Bravelands
- The cover of Broken Pride, the first book in the series
- Broken Pride; Code of Honor; Blood and Bone; Shifting Shadows; The Spirit-Eaters; Oathkeeper; Shadows on the Mountain; The Venom Spreads; Blood on the Plains; The Shattered Horn; Breakers of the Code; Realm of Lost Spirits;
- Author: Erin Hunter
- Cover artist: Owen Richardson
- Country: United Kingdom
- Language: English
- Genre: Teen literature, fantasy
- Publisher: HarperCollins
- Published: 6 June 2017 – present
- Media type: Print, e-book

= Bravelands =

Series of juvenile fantasy novels by Erin Hunter

Bravelands is a children's novel series written by Rosie Best and formerly Gillian Philip under the pseudonym Erin Hunter. The series has overall been well received, with critics praising the realistic behavior of the characters, the excitement in the novels, and the description of the Bravelands, though also criticizing it for its similarities to The Lion King.

==Summary==
The story of Bravelands takes place in Africa. The animals of Africa live through coexistence by one rule: only kill to survive. The protagonist varies from chapter to chapter, and the set of protagonists varies from arc to arc.

==Books==
===Bravelands===
The series follows the adventures of Fearless, a lion who was cast out of his pride, Thorn, a baboon who tries to rebel against his destiny, and Sky, an African bush elephant gifted with the ability to see the future in bones.

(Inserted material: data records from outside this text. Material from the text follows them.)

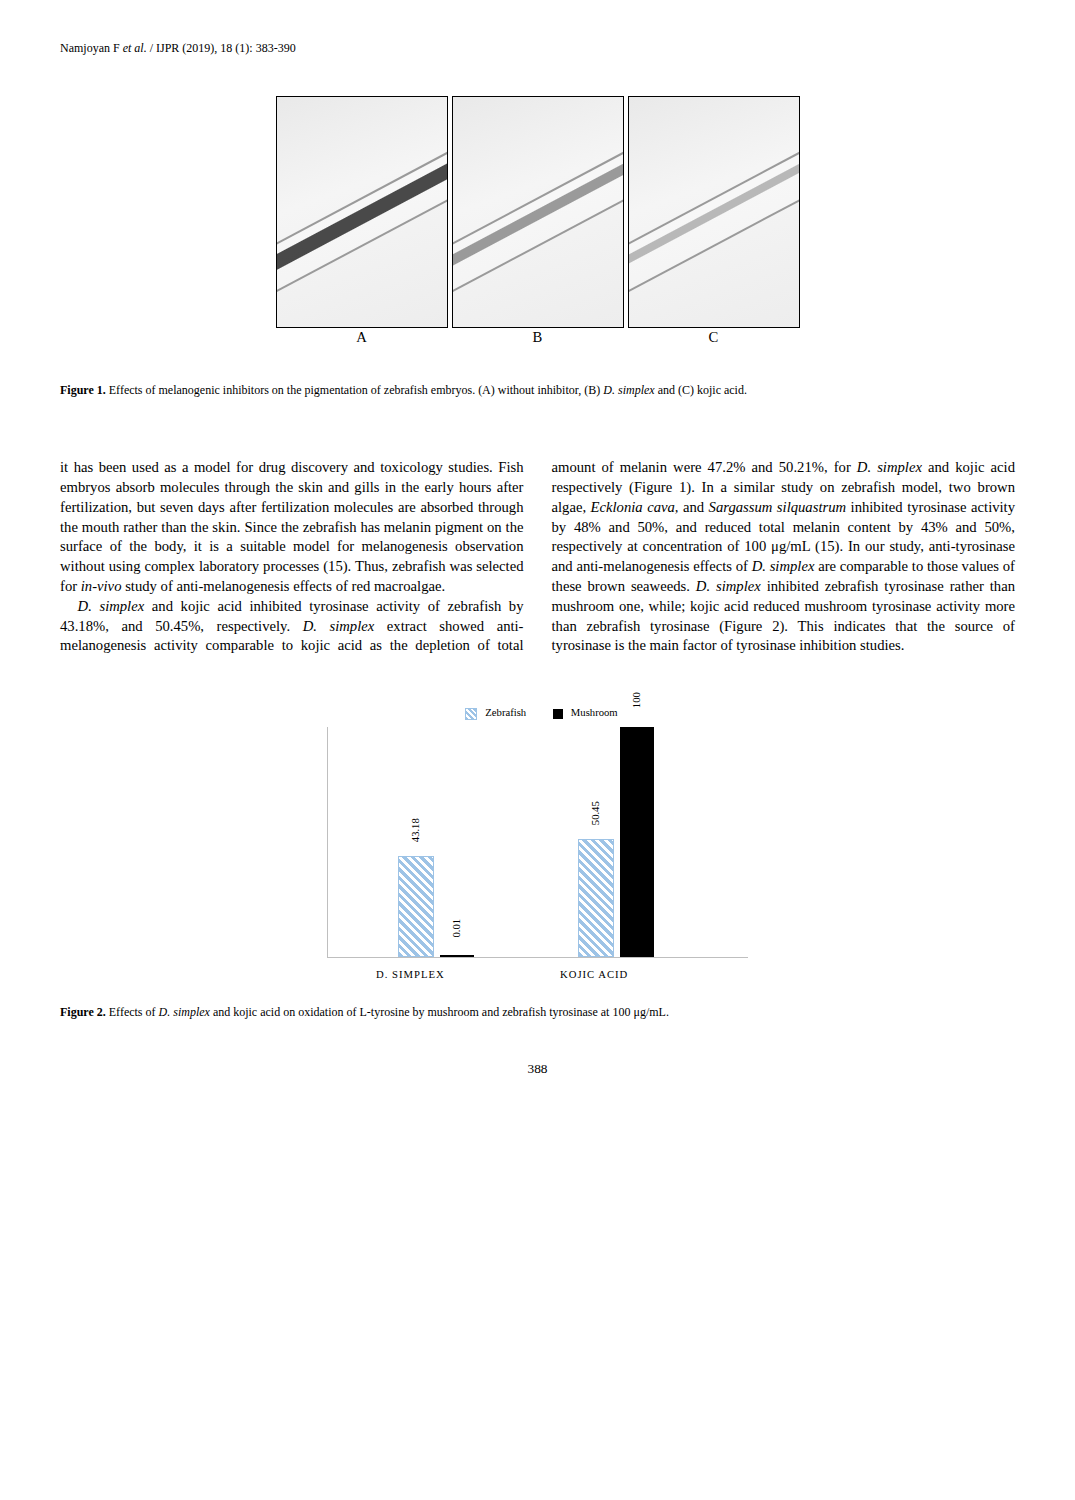Namjoyan F et al. / IJPR (2019), 18 (1): 383-390
A
B
C
Figure 1. Effects of melanogenic inhibitors on the pigmentation of zebrafish embryos. (A) without inhibitor, (B) D. simplex and (C) kojic acid.
it has been used as a model for drug discovery and toxicology studies. Fish embryos absorb molecules through the skin and gills in the early hours after fertilization, but seven days after fertilization molecules are absorbed through the mouth rather than the skin. Since the zebrafish has melanin pigment on the surface of the body, it is a suitable model for melanogenesis observation without using complex laboratory processes (15). Thus, zebrafish was selected for in-vivo study of anti-melanogenesis effects of red macroalgae.
D. simplex and kojic acid inhibited tyrosinase activity of zebrafish by 43.18%, and 50.45%, respectively. D. simplex extract showed anti-melanogenesis activity comparable to kojic acid as the depletion of total amount of melanin were 47.2% and 50.21%, for D. simplex and kojic acid respectively (Figure 1). In a similar study on zebrafish model, two brown algae, Ecklonia cava, and Sargassum silquastrum inhibited tyrosinase activity by 48% and 50%, and reduced total melanin content by 43% and 50%, respectively at concentration of 100 μg/mL (15). In our study, anti-tyrosinase and anti-melanogenesis effects of D. simplex are comparable to those values of these brown seaweeds. D. simplex inhibited zebrafish tyrosinase rather than mushroom one, while; kojic acid reduced mushroom tyrosinase activity more than zebrafish tyrosinase (Figure 2). This indicates that the source of tyrosinase is the main factor of tyrosinase inhibition studies.
Zebrafish Mushroom
43.18
0.01
D. SIMPLEX
50.45
100
KOJIC ACID
Figure 2. Effects of D. simplex and kojic acid on oxidation of L-tyrosine by mushroom and zebrafish tyrosinase at 100 μg/mL.
388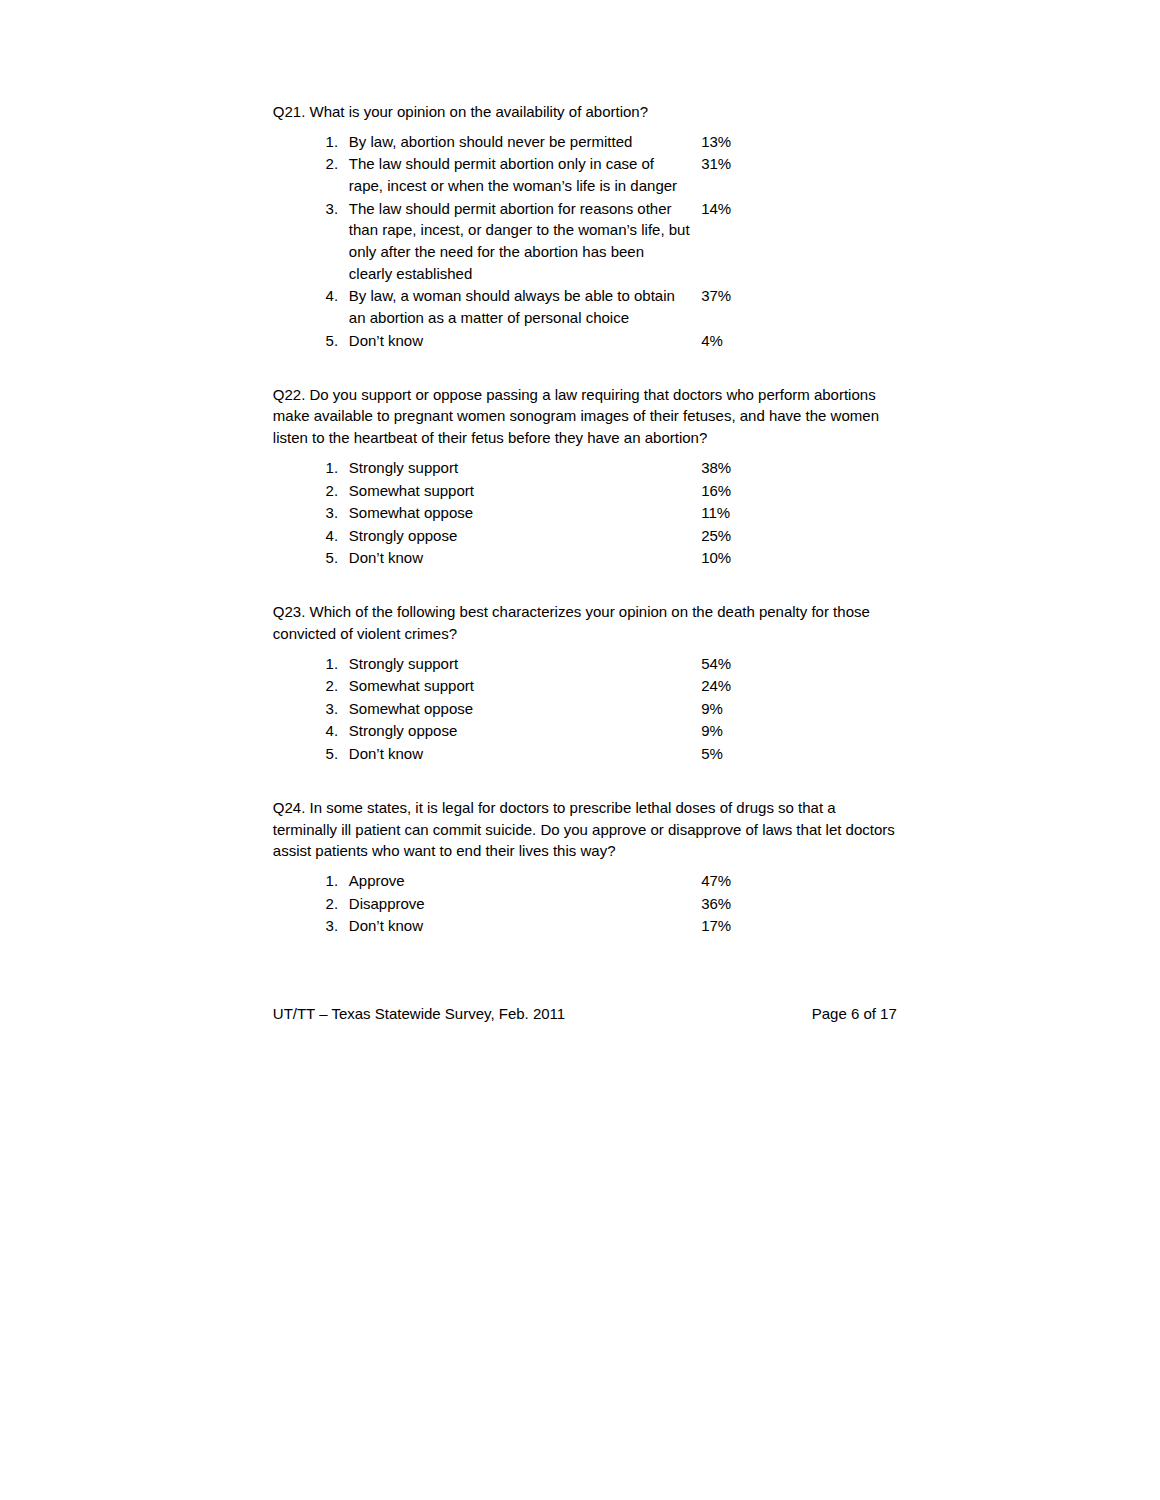Q21. What is your opinion on the availability of abortion?
1. By law, abortion should never be permitted 13%
2. The law should permit abortion only in case of rape, incest or when the woman’s life is in danger 31%
3. The law should permit abortion for reasons other than rape, incest, or danger to the woman’s life, but only after the need for the abortion has been clearly established 14%
4. By law, a woman should always be able to obtain an abortion as a matter of personal choice 37%
5. Don’t know 4%
Q22. Do you support or oppose passing a law requiring that doctors who perform abortions make available to pregnant women sonogram images of their fetuses, and have the women listen to the heartbeat of their fetus before they have an abortion?
1. Strongly support 38%
2. Somewhat support 16%
3. Somewhat oppose 11%
4. Strongly oppose 25%
5. Don’t know 10%
Q23. Which of the following best characterizes your opinion on the death penalty for those convicted of violent crimes?
1. Strongly support 54%
2. Somewhat support 24%
3. Somewhat oppose 9%
4. Strongly oppose 9%
5. Don’t know 5%
Q24. In some states, it is legal for doctors to prescribe lethal doses of drugs so that a terminally ill patient can commit suicide. Do you approve or disapprove of laws that let doctors assist patients who want to end their lives this way?
1. Approve 47%
2. Disapprove 36%
3. Don’t know 17%
UT/TT – Texas Statewide Survey, Feb. 2011 Page 6 of 17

- Broken Pride - 6 June 2017 (Philip)
- Code of Honor - 6 February 2018 (Philip)
- Blood and Bone – 2 October 2018 (Philip)
- Shifting Shadows – 7 May 2019 (Philip)
- The Spirit-Eaters - 4 February 2020 (Philip)
- Oathkeeper - 22 September 2020 (Philip)

=== Bravelands: Curse of the Sandtongue ===
This series follows a gorilla with a deadly secret, a leopard struck by tragedy, and a gazelle cast out of her herd.

- Shadows on the Mountain – 18 May 2021 (Best)
- The Venom Spreads – 1 February 2022 (Best)
- Blood on the Plains – 4 October 2022 (Best)

===Bravelands: Thunder on the Plains===
This series follows an African buffalo who leads his herd, a cheetah harboring deadly secrets, and a spotted hyena trying to find peace between her clan and a pride of lions.

- The Shattered Horn – 2 May 2023 (Best)
- Breakers of the Code – 6 February 2024 (Best)
- Realm of Lost Spirits – 8 October 2024 (Best)

==Critical reception==
The first book in the Bravelands series, Broken Pride appeared on The New York Times Best Seller list. School Library Journal criticizes the series for its similarities to The Lion King but writes, "Fans of Hunter's previous series will not be disappointed, and they will be anxious for the next installment in this new series." Kirkus Reviews gave it a starred review and writes, "Deep characters, a complex plot, rich mythology, and a stunning setting all come together to prove once again that the Hunter collective are master storytellers. Fans of Warriors will thrill at the opportunity to travel from the forest to the savanna in this brand new series."